Rewrite the entries from the first line through the line containing "початкової школи (1-4 класи)", inclusive, changing "WEDO" to "WeDo" and keeping everything else the same.

EXERCISE DATA:

-------------------------

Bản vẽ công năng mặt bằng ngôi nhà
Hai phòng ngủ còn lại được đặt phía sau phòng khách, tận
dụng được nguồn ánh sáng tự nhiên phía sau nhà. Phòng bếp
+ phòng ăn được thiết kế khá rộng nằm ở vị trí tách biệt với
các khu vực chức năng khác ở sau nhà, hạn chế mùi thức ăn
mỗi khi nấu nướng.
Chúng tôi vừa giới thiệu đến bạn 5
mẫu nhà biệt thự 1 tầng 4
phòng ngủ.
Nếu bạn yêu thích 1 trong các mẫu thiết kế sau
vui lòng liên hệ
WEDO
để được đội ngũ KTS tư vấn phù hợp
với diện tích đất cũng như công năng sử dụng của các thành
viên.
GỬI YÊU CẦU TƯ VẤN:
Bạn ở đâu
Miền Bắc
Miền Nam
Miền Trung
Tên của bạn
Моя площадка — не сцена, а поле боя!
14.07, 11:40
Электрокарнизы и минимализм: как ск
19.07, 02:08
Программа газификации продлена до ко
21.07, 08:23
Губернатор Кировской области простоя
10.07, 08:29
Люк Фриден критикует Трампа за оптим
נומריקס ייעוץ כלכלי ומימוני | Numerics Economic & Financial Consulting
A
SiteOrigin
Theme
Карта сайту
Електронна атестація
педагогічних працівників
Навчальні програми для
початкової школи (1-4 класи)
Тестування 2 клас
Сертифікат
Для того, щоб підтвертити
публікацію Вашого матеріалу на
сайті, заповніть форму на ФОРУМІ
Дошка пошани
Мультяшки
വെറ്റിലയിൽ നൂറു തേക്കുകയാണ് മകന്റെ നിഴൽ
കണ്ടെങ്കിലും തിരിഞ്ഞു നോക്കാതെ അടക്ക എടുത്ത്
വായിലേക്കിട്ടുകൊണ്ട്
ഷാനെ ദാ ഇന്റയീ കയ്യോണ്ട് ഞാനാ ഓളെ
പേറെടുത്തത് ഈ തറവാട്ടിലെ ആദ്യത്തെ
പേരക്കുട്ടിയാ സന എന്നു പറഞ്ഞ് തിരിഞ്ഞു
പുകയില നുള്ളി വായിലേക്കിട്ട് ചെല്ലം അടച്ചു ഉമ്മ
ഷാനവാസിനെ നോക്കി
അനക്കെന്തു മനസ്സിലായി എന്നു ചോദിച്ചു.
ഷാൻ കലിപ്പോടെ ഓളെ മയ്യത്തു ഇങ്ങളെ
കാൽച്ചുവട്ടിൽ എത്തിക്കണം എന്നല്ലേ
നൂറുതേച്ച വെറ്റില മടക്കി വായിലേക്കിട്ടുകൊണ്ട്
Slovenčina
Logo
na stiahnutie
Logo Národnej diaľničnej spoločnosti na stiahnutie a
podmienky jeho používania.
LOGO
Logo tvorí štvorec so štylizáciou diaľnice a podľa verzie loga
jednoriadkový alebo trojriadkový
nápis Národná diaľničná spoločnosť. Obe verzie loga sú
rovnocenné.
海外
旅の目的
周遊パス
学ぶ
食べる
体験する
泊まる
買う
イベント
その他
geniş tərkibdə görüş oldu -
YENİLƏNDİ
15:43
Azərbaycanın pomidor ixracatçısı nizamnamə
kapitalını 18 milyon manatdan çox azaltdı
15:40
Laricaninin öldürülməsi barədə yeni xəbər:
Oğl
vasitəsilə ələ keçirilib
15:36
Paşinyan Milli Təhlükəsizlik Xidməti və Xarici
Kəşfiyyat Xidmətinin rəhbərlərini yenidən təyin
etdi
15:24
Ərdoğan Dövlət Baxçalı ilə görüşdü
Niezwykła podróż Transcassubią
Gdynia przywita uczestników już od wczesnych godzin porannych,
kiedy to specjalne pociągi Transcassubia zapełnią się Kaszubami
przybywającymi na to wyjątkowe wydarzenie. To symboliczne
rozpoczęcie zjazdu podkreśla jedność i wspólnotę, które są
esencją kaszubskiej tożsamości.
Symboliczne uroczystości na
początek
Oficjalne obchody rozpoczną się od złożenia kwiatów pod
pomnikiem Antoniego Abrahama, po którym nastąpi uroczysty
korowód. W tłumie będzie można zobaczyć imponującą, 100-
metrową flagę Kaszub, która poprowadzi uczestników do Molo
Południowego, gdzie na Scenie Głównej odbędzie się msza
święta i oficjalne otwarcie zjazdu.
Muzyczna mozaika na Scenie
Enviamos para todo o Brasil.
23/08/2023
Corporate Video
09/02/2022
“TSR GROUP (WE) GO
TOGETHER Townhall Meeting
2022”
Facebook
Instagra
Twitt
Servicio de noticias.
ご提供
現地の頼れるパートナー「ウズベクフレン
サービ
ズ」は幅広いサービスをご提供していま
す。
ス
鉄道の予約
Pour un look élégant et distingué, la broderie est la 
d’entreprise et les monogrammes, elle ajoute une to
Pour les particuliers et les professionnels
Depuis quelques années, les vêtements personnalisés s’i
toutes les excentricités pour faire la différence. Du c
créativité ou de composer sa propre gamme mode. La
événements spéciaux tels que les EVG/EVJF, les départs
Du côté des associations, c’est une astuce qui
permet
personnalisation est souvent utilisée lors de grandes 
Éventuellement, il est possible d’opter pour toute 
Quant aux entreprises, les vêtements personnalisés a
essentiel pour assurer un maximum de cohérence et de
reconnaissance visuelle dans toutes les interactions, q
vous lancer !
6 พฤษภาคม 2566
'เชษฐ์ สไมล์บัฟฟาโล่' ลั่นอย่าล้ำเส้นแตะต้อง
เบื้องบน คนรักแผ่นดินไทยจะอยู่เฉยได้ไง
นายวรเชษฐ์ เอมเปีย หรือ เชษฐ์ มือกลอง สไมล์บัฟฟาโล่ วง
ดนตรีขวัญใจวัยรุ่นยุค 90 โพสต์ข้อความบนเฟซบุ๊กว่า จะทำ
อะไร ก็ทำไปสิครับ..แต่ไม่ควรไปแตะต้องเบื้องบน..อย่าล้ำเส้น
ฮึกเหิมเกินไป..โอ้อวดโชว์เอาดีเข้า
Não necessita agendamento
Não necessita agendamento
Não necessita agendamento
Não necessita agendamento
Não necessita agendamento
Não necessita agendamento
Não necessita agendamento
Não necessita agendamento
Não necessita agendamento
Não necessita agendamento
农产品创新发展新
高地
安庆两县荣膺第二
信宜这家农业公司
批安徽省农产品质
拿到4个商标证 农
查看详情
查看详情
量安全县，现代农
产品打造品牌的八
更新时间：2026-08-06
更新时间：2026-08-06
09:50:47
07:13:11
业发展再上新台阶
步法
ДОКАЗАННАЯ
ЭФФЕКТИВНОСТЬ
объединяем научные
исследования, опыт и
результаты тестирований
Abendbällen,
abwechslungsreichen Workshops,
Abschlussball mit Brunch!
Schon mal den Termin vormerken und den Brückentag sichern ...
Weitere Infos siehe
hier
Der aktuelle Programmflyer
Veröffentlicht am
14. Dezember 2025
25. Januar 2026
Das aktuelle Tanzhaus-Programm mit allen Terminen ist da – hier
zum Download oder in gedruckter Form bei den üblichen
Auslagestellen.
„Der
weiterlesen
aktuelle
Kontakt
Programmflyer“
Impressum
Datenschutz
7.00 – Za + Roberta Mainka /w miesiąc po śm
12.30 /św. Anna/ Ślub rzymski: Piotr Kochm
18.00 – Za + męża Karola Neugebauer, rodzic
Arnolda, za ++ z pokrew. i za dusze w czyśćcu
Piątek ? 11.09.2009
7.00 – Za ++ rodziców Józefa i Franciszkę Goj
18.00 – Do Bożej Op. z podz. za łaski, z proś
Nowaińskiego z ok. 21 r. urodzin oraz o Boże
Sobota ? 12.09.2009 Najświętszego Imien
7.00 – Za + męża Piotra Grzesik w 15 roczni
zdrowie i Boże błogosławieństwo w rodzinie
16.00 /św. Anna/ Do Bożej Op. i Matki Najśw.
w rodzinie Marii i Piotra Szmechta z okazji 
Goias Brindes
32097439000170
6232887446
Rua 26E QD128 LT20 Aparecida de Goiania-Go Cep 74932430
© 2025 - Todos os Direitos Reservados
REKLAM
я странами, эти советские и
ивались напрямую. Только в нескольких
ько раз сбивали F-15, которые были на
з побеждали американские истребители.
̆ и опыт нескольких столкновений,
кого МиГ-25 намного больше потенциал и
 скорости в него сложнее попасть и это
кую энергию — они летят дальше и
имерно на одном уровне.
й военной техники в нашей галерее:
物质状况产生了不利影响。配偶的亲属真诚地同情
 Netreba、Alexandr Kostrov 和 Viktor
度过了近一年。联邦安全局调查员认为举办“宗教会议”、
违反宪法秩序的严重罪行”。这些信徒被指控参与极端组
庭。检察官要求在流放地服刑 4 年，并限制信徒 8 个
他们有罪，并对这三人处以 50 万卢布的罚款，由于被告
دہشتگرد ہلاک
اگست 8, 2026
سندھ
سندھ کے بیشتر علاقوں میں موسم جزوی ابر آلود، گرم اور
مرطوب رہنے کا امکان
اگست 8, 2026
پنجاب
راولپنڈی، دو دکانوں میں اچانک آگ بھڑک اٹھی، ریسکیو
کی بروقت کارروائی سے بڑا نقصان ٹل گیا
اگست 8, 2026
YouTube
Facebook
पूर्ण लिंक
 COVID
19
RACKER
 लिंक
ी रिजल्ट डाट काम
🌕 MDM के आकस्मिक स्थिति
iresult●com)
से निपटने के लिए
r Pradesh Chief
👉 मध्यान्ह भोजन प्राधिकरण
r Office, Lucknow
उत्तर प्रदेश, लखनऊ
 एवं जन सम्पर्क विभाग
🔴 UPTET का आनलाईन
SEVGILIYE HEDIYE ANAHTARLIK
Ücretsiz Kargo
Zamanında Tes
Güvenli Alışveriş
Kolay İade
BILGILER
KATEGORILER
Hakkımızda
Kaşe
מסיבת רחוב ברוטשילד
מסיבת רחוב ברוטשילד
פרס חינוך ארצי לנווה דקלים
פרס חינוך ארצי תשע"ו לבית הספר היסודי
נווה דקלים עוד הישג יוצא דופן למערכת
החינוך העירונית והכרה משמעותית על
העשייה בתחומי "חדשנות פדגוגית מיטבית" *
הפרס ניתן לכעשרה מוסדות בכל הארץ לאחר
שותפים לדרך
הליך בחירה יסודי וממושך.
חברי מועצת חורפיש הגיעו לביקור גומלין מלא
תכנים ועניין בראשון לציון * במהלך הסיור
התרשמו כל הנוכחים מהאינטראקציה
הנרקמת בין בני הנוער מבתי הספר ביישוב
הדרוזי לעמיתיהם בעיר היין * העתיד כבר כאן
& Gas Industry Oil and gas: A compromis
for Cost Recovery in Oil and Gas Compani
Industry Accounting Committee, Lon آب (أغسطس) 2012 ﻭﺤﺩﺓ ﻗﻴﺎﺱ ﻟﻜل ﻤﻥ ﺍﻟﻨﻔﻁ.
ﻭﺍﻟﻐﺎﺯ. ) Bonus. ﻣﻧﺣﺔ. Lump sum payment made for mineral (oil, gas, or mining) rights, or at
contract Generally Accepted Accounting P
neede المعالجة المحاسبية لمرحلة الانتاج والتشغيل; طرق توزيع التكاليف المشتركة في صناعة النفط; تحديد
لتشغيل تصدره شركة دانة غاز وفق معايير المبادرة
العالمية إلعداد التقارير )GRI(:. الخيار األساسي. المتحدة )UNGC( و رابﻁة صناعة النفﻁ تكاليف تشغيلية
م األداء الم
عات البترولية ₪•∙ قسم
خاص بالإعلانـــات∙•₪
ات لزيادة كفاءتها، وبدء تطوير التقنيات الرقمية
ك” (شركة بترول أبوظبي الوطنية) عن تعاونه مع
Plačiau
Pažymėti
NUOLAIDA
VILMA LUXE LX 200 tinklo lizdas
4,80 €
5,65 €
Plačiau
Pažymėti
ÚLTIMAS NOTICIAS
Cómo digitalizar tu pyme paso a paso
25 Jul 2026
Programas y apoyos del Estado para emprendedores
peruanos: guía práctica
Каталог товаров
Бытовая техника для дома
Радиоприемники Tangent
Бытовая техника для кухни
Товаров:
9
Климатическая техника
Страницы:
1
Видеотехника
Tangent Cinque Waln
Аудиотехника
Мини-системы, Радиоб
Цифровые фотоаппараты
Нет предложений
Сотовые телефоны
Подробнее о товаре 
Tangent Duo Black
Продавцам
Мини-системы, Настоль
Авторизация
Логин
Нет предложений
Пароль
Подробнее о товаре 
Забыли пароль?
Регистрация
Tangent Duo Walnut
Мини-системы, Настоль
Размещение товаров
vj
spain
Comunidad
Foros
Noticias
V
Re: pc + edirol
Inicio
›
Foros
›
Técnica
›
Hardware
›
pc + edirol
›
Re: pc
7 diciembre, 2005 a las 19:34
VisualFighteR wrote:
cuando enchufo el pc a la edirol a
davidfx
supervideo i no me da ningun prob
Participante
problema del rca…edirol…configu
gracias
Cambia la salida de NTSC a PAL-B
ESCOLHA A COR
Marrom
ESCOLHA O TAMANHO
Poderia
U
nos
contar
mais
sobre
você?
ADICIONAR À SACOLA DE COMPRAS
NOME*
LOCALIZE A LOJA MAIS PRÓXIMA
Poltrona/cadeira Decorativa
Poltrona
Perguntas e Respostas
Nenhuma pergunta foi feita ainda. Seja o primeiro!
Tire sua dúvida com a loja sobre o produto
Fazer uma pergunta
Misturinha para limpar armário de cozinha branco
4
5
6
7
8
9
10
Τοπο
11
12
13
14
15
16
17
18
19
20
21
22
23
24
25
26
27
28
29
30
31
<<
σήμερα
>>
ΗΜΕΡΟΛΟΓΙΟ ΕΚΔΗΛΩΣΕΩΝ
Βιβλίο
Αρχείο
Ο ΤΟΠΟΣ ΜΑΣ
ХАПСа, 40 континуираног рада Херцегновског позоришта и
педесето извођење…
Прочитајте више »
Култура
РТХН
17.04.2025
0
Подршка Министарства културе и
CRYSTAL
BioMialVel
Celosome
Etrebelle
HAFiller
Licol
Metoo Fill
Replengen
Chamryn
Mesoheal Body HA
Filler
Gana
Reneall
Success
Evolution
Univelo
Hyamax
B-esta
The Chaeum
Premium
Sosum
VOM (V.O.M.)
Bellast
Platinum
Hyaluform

-------------------------

TASK RESPONSE:
Bản vẽ công năng mặt bằng ngôi nhà
Hai phòng ngủ còn lại được đặt phía sau phòng khách, tận
dụng được nguồn ánh sáng tự nhiên phía sau nhà. Phòng bếp
+ phòng ăn được thiết kế khá rộng nằm ở vị trí tách biệt với
các khu vực chức năng khác ở sau nhà, hạn chế mùi thức ăn
mỗi khi nấu nướng.
Chúng tôi vừa giới thiệu đến bạn 5
mẫu nhà biệt thự 1 tầng 4
phòng ngủ.
Nếu bạn yêu thích 1 trong các mẫu thiết kế sau
vui lòng liên hệ
WeDo
để được đội ngũ KTS tư vấn phù hợp
với diện tích đất cũng như công năng sử dụng của các thành
viên.
GỬI YÊU CẦU TƯ VẤN:
Bạn ở đâu
Miền Bắc
Miền Nam
Miền Trung
Tên của bạn
Моя площадка — не сцена, а поле боя!
14.07, 11:40
Электрокарнизы и минимализм: как ск
19.07, 02:08
Программа газификации продлена до ко
21.07, 08:23
Губернатор Кировской области простоя
10.07, 08:29
Люк Фриден критикует Трампа за оптим
נומריקס ייעוץ כלכלי ומימוני | Numerics Economic & Financial Consulting
A
SiteOrigin
Theme
Карта сайту
Електронна атестація
педагогічних працівників
Навчальні програми для
початкової школи (1-4 класи)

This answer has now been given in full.